According to Spanish tax authorities, from 2012 until 2014, Shakira met the definition of a Spanish tax resident through the physical presence test. If you’re not familiar, this rule states that if you spend 183 days or more in a country over a calendar year, you become a resident of that place for tax purposes.
That means this country is your new home and has the first right to tax you on any income per the local laws. Spain, like many countries, practices what’s called “resident-based taxation” and will ask its residents to report and potentially pay tax on their worldwide income.
For someone like Shakira who has multiple global income streams, the consequences could be significant. Right now, Spanish prosecutors are claiming that she owes 14.5 million EUR in taxes with a 24 million EUR fine on top of it.
Additionally, they are asking a court to sentence her to over 8 years in prison if a judge determines she was a resident “remote worker” (i.e. selling music and other merchandise online) and not just a non-resident “nomad” as she claims.
Now, Shakira might not be your typical digital nomad, but her case raises a valid point: why would someone who wants to be nomadic ever want to take on the liability of becoming a tax resident in multiple countries?
The answer is that they probably don’t. Yet, most governments aren’t quite there with their understanding of this demographic they want to tap. (it’s also worth pointing out that EU citizens don’t even need a visa to live and work remotely within the bloc).
Perhaps they could follow other avenues to bring remote and foreign workers.
Citibank opens up an office in Malaga for remote workers
For example, financial services giant Citibank just opened an office in the southern Spanish city of Malaga, specifically for employees wanting to go remote.
The bank learned that many of its talented junior employees were jumping ship to go to tech firms that enabled them to work from anywhere. Not wanting to lose valuable skilled workers, the firm decided to open a “remote” office in the beachfront city.
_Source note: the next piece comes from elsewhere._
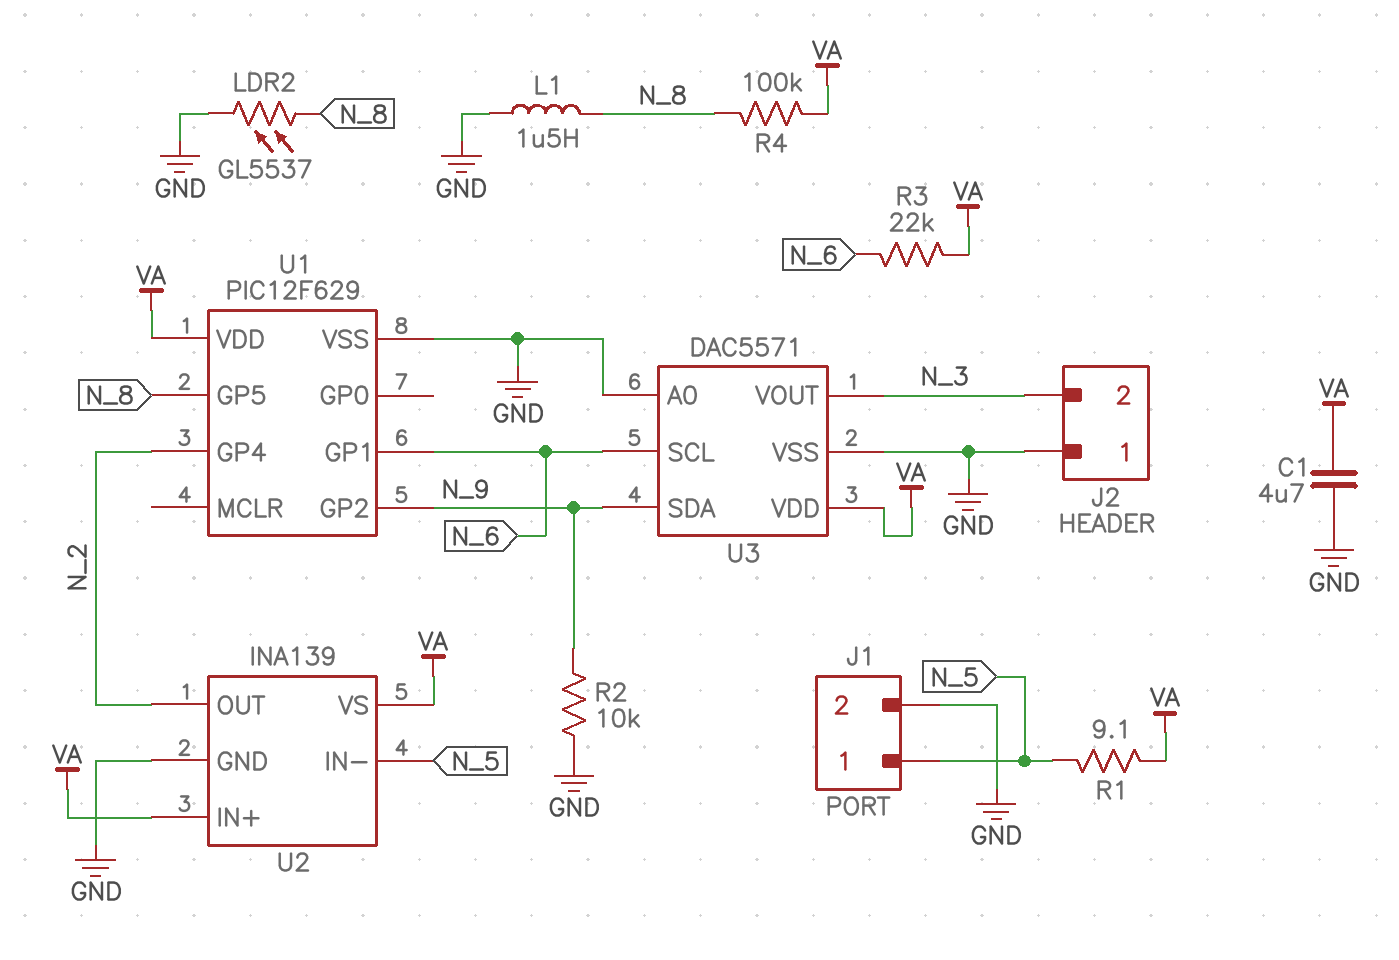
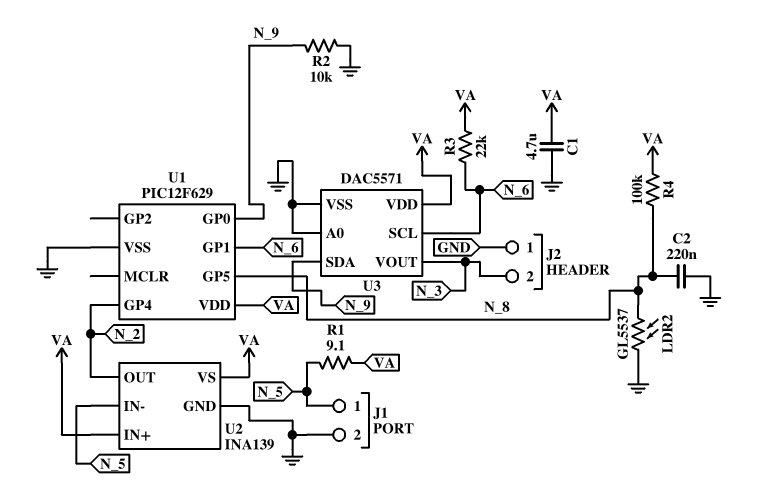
C2: none -> 220nF (GND, N_8)
L1: 1.5uH (GND, N_8) -> none
U1 pin GP0: none -> N_9
U1 pin GP2: N_9 -> none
The plan is to attract not only Spanish workers but also enable those wanting to live and work in Spain full time for the bank to do so legally. To that, over 3,000 people applied for the 30 initial spots, with the majority being young and from a wide swath of countries.
The pay is a bit lower –reflecting the difference between Spanish and London salaries — but the workload is lighter and, as anyone here in Spain can tell you, comes with the benefit of great food and weather.
Perhaps the Citibank model is the way to the future. Their workers not only get a chance to go remote, but do so through a more transparent tax process. Perhaps governments could focus on attracting these firms while building out nomad community experience instead of issuing flashy but meaningless visas.
Either way, whether you’re a nomad, international remote worker, or person living abroad, understanding where you are as a tax resident will make it much easier to build your wealth, regardless of where you call home.